Both intense and powerful rapids that require precise boat handling. Depending on the river, the rapids may include large and unavoidable waves, holes, or constricted passages which require quick thinking and maneuvers under pressure. A fast, reliable eddy turn may be a needed skill to initiate maneuvers, scout rapids, or rest. Some rapids may include “required” moves above dangerous hazards. Scouting recommended for the first time down. Swimmers will experience a moderate to high risk of injury and water conditions could make self-rescue impossible. Group rescue is preferred, if not essential, and requires an experienced set of skills. Having a solid eskimo roll is highly recommended.
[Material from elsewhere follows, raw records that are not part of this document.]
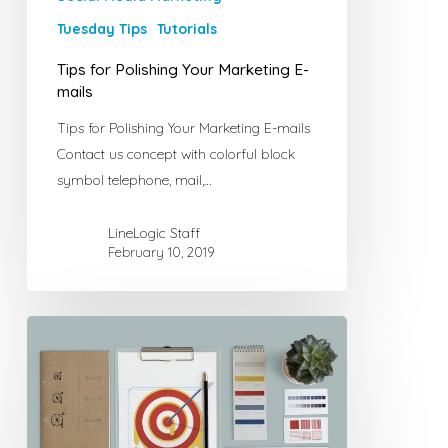
Tuesday Tips
Tutorials
Tips for Polishing Your Marketing E-
mails
Tips for Polishing Your Marketing E-mails
Contact us concept with colorful block
symbol telephone, mail,…
LineLogic Staff
February 10, 2019
Tricks
for
Self-
Marketing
Class IV- and Class IV+ labels are given to rapids that are on the lower or higher side of difficulties within the “Class IV” rapids.

Class V Rapids

These rapids can be extremely long, obstructed and very often times violent and leave the paddler exposed to risk. Drops most likely contain large, unavoidable waves and holes or steep chutes with complex, demanding routes. Class V rapids will continue for long distances between pools which demands experience and core fitness. Few eddies will exist and most likely will be small, turbulent, and difficult to reach. Scouting is essential and can often times be difficult. DON’T Swim, but if you do, swims will be dangerous and rescue is usually difficult even for trained and experienced experts. You must have a very strong and reliable eskimo roll, proper equipment, extensive experience and appropriate rescue skills. Their is a large range of difficulty that exists beyond Class IV and Class V is a multiple-level scale designated by class 5.0, 5.1, 5.2, and so on.  Each level is an order of magnitude more difficult than the last. Example: going from a Class IV to a Class V is the equivalent of going from a class 5.0 to a 5.1.

Class VI Rapids

These are impossible and mostly left to the crazies who have a death wish. In fact, the overwhelming majority of these rapids have never been attempted and they exemplify the extremes of river difficulty, unpredictability and danger. Errors are very severe and rescue is probably impossible. These rapids are left to teams of experts/professionals at favorable water levels. Upon proper inspection and taking all necessary precautions professional teams will run these rapids many times over and upon relative continued success, the rapids will be re-classed to the appropriate rating if changed at all.